Thermal transients in a U-Bend

TL;DR

This study uses large eddy simulations to analyze how a hot thermal transient propagates through a turbulent U-bend, revealing the dominance of baroclinic vorticity and effects of buoyancy on vortex behavior and flow losses.

Contribution

It provides new insights into the thermal and flow dynamics in a U-bend under turbulent mixed convection with conjugate heat transfer, highlighting vortex reversal effects.

Findings

Baroclinic vorticity dominates during the transient.

Buoyancy causes reversal of vortex pairs.

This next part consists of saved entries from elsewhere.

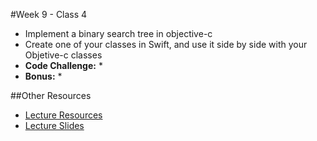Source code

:#Week 9 - Class 4
* Implement a binary search tree in objective-c
* Create one of your classes in Swift, and use it side by side with your Objetive-c classes
* **Code Challenge:** 
	* 
* **Bonus:** 
	* 

##Other Resources
* [Lecture Resources](lecture/)
* [Lecture Slides]()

Low frequency flow modes are suppressed in the reversed vortex state.

Abstract

We study numerically the propagation of a hot thermal transient through a U-bend via an ensemble of wall-resolved large eddy simulations. Conjugate heat transfer between fluid and solid domains is accounted for. The flow is in a fully turbulent mixed convection regime, with a bulk Reynolds number of $10,000$, a Richardson number of $2.23$, and water as the working fluid (Prandtl number = $6$). These conditions lead to strong thermal stratification, with buoyancy-induced secondary flows, and the generation of a large and persistent recirculation region. The evolution of Dean vortices as the thermal transient passes is studied. It is found that baroclinic vorticity generation dominates over a large period of the transient, due to the thermal inertia of the wall. Gravitational buoyancy leads to a reversal of the counter-rotating vortex pair. The impact of this reversal on the swirl-switching and secondary-current losses is assessed. It is found that low frequency modes are suppressed in the reversed-vortex state.